### Instruções do exercício
Verta para o inglês a frase "Há até quem diga que esse ano pode ser considerado o início de uma nova Era.", extraída do trecho selecionado.

### Trecho selecionado

^^^^^^^^^^^^^^^^

Filmes como 'Nosferatu' e o 'Gabinete do Dr. Caligari' são aqueles tipos de filme que permanecem na nossa mente por anos à fio, e nos remontam principalmente, à genialidade do autor. Por mais que essas obras fujam completamente ao estereótipo que estamos acostumados a ver nos anos 2000, Murnau, Robert Wiene e Bela Lugosi, não são mencionados até hoje nas grandes convenções cinematográficas em vão. Sinceramente, acho que todo mundo deveria dedicar um tempo a conhecer o cinema alemão e aprender apreciá-lo na íntegra, vendo o quanto existem influências expressionistas até hoje no cinema mundial e como isso acabou influenciando na sua trajetória, sua percepção da realidade e até, no comportamento das pessoas, que se formam também, pelo cinema.

10.7.08

Deu a louca em Hollywood

Engraçado como em poucos anos, alguns de nossos conceitos amadurecem e fortificam-se, enquanto outros, se transformam radicalmente. Hoje, eu, que há uns anos era fã da cinematografia hollywoodiana, vejo o quanto o cinema norte-americano produz lixo, alienação, falta de senso crítico e percepção, extingüe bases filosóficas e cada vez mais é responsável pela formação de uma juventude sem a capacidade de pensar, raciocinar, alienada, que reprodruz tudo o que vê e possui a chamada "cultura-lixo".
Não generalizando, (salve alguns diretores como Steven Spierlberg) também produz bons filmes. Filmes clássicos que acabam caindo no gosto da crítica e do público e contrapondo-se aos besteiróis americanos os fazem não ter significância no cinema mundial. O que é passado para o resto mundo é que Hollywood, centro cinematográfico de grandes clássicos como 'O vento levou', 'Psicose', 'Titanic' e muitos outros, só prodruz filmes bons. O que nem de longe é verdade.
Produz alguns, sim, mas em proporção, os filmes ruins, alienantes e sem significância pessoal são produzidos em uma escala infinitésimamente maior - haja vista que os filmes os quais chegam ao Brasil, são os "melhores" (ou, os mais apreciados pelo público alienado), imagine o que sai de lá, e não chega aqui. Inexoravelmente, filmes como 'Uma mente brilhante' não compensam o lançamento de 6 'American Pie's'. Se você discorda, então ao menos concorde que os americanos colonizaram até seu subconsciente.

9.7.08

1968

Primavera de Praga, Guerra fria, bases nucleares em Cuba, a morte do maior combatente pela extinção da palavra raça da linguagem e da vida e o começo e uma árdua luta pelo fim da segregação, movimentos estudantis, revoltas pelo direito supra-constitucional à liberdade, tropicalismo, AI-5, indignação, clamor, luta. Há 40 anos não se tem um ano tão intrísecamente importante na história do Brasil e do mundo. Há até quem diga que esse ano pode ser considerado o início de uma nova Era. Exagero ou não, a verdade é que no ano 2008 nós estamos precisando mesmo de um pouco mais de ação, o que teve de sobra naquele ano, para impedir que crianças de 3 anos sejam metralhadas à 16 tiros por engano. Luto; esse já é o estado normal do país. Onde está a juventude revolucionária de 68? Conformados; a conformação tarda mas chega. E a de 2008? Apática; ao ver que em mais de 500 anos não existiu sequer uma luta vencida que tenha vindo de baixo. Mesmo assim, estamos aqui, sem lenço, sem documento, nada no bolso ou nas mãos, idêntico à 40 anos, com a mesma vontade de mudança, mas dessa vez, com menos coragem, devido à uma pequena singularidade existente: em 2008, quem manda no país não são os militares, mas os bandidos.

^^^^^^^^^^^^^^^^

[Exercícios de interpretação de gráficos]
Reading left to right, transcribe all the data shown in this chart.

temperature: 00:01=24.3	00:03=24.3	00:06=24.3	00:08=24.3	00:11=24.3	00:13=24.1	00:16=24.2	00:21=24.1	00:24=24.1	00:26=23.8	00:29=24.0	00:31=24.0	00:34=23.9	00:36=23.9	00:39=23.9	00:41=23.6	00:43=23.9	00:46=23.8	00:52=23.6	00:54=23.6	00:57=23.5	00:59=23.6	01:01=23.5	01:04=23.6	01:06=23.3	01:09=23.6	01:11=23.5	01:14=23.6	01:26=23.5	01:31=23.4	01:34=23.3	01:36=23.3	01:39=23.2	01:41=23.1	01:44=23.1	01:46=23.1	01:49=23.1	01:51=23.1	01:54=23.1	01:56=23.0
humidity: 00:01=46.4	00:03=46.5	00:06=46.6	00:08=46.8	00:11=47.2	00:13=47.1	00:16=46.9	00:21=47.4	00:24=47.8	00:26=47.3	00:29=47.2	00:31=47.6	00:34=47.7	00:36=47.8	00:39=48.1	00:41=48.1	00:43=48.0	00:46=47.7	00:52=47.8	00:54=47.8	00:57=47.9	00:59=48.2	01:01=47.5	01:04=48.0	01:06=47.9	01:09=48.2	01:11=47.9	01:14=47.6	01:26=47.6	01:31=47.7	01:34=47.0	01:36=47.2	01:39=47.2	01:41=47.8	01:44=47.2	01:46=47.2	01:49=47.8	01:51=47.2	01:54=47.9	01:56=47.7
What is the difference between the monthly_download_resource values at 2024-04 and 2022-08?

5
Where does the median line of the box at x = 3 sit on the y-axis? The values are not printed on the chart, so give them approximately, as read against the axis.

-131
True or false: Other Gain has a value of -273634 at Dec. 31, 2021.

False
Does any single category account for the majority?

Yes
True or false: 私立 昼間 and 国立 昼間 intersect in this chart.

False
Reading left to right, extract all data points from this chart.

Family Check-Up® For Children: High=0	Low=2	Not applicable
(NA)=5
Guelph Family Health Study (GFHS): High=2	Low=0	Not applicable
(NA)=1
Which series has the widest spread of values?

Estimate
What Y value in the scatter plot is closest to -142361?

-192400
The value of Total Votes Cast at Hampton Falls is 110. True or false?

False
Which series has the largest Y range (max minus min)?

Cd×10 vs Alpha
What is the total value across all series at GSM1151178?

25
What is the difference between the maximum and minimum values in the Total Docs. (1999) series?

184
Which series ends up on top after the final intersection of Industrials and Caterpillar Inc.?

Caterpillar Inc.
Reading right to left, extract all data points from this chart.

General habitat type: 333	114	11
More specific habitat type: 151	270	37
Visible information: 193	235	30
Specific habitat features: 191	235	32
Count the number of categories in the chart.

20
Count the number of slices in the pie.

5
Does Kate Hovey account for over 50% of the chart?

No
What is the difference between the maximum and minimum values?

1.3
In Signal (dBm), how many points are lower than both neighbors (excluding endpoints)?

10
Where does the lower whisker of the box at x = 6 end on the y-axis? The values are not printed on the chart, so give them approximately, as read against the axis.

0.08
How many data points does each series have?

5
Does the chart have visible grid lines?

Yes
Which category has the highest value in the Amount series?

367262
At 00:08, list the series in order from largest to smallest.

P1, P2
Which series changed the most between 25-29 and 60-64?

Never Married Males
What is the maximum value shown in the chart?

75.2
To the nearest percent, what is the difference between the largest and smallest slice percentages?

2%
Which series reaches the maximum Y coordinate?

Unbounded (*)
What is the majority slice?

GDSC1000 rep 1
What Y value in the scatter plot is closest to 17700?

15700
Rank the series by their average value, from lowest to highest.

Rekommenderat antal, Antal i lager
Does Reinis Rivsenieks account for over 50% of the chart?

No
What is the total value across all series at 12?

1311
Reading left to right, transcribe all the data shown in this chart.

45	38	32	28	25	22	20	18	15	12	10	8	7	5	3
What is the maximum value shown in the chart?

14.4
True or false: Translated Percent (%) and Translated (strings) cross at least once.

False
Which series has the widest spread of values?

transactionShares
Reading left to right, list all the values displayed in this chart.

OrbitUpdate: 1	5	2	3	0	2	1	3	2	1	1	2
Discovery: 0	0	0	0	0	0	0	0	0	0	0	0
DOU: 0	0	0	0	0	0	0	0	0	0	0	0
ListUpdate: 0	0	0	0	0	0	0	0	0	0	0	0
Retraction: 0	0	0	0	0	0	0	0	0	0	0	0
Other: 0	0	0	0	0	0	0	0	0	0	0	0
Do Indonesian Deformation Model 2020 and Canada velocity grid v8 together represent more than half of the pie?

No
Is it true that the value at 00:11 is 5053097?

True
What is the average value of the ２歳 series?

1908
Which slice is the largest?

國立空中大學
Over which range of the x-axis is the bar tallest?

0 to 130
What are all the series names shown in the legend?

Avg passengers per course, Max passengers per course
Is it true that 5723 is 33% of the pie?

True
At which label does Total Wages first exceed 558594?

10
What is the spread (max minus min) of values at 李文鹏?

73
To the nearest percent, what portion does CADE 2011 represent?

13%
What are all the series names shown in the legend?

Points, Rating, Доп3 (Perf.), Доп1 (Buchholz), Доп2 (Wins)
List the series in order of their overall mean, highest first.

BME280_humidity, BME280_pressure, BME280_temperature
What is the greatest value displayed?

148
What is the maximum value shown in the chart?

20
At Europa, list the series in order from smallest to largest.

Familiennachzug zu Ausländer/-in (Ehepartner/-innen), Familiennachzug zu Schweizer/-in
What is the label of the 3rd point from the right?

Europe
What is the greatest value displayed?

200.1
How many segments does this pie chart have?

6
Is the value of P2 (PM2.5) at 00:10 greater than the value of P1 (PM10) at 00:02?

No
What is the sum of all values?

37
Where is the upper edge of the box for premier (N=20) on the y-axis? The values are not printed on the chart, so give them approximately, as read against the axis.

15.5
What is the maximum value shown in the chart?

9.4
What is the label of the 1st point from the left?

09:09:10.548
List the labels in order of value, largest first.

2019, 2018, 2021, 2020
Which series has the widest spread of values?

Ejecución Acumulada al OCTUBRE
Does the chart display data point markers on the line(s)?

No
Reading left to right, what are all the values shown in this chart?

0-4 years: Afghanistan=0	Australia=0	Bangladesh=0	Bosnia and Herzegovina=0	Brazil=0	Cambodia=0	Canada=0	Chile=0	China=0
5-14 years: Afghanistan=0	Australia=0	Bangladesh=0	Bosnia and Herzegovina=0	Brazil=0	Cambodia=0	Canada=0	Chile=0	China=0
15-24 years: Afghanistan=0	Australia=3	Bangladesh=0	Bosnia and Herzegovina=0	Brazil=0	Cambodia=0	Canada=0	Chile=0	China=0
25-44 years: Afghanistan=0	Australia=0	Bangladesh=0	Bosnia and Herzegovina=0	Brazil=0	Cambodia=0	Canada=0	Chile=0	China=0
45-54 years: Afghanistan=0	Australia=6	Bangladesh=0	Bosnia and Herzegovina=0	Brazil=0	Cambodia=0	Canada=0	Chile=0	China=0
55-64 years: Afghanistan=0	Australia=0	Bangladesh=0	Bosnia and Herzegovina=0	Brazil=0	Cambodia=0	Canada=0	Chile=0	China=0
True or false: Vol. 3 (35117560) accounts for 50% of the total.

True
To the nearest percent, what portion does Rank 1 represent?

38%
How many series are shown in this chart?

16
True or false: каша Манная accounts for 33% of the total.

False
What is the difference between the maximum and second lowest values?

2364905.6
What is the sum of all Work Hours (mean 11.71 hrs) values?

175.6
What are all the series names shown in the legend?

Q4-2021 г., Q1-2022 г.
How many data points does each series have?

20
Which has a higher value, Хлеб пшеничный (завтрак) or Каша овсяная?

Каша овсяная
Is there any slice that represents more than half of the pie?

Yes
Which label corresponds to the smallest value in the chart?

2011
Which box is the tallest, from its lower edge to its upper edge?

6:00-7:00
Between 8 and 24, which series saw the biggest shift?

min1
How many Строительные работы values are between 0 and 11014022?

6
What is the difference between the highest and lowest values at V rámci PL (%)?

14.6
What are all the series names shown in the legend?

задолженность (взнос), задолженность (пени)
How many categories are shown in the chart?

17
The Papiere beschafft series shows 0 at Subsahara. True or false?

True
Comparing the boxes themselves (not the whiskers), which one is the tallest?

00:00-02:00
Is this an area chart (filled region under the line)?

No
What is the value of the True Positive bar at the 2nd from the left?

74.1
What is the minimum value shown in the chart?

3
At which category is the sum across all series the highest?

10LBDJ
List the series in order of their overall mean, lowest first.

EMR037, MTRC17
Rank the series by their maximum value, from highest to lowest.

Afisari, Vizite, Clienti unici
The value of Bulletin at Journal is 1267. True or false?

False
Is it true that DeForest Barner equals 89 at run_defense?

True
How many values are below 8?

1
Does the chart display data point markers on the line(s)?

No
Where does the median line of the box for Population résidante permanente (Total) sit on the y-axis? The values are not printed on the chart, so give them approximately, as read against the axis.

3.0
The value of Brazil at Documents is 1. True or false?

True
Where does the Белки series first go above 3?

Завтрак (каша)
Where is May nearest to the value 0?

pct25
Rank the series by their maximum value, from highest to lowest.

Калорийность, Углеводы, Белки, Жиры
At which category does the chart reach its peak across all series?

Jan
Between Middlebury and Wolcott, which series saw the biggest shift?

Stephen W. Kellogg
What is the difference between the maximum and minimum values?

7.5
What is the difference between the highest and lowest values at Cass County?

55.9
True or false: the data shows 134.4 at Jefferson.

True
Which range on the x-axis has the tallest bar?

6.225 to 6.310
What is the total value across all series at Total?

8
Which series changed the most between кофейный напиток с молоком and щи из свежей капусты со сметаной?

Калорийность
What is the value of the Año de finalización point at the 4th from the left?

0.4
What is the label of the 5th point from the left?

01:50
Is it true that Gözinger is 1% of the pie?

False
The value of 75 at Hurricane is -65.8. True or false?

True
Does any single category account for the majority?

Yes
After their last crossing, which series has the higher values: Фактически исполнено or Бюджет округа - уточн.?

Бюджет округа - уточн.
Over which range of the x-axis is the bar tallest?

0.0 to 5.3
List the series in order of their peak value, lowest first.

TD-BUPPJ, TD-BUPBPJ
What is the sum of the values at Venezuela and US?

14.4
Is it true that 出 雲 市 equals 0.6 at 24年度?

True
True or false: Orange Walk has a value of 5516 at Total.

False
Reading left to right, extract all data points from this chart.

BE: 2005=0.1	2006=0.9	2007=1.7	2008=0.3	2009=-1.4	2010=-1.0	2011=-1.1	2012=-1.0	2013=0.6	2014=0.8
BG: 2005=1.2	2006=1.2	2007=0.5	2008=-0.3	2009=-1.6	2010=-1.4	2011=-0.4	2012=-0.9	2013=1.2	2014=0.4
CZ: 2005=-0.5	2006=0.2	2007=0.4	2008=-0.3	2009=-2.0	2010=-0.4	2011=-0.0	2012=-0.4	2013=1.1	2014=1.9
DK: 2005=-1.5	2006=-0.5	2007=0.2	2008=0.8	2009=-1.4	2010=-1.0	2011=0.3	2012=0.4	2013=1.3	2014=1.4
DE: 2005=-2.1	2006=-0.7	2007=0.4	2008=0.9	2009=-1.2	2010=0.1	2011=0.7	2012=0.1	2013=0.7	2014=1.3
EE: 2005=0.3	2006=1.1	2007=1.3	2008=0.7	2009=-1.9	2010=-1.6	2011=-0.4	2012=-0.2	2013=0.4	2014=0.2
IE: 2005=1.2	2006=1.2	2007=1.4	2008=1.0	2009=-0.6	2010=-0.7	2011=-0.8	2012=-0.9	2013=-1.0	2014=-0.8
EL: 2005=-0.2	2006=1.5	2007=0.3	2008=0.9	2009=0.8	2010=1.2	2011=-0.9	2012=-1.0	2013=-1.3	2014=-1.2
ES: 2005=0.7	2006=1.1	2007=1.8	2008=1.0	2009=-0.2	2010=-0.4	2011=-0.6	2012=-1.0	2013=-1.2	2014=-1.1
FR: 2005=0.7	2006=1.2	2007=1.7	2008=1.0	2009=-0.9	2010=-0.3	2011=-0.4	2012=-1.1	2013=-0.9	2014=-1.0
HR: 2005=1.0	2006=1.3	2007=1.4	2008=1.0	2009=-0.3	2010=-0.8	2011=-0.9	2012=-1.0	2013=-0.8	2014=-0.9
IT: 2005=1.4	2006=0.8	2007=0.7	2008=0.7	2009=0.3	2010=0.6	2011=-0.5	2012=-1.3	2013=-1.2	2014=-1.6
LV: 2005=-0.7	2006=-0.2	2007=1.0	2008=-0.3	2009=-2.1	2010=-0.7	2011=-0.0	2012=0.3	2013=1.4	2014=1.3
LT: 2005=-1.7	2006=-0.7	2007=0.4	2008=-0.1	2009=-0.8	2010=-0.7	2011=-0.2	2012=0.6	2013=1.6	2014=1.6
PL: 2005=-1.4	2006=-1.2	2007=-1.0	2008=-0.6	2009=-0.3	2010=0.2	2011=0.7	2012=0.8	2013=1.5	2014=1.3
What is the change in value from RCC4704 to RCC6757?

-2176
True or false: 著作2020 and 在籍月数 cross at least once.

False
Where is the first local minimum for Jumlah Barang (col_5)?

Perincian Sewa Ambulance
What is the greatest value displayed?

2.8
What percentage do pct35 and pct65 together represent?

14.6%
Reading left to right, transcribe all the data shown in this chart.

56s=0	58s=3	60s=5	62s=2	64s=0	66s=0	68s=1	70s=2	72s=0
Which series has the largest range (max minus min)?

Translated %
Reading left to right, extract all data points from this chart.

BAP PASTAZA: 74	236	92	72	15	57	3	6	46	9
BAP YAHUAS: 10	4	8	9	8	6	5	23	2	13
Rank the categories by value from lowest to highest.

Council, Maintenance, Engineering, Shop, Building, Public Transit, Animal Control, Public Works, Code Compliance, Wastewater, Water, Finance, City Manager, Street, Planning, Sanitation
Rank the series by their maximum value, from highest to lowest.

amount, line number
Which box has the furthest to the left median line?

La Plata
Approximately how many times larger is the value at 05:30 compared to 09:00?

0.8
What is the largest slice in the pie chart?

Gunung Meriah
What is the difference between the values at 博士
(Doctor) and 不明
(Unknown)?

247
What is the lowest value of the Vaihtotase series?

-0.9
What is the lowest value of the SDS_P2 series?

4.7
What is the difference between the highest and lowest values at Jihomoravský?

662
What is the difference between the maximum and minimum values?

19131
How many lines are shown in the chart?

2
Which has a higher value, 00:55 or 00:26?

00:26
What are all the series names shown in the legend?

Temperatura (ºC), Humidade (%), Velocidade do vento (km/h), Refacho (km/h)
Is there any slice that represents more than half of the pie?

^^^^^^^^^^^^^^^^

### Resultado do exercício
Some even say that this year can be considered the beginning of a new Era.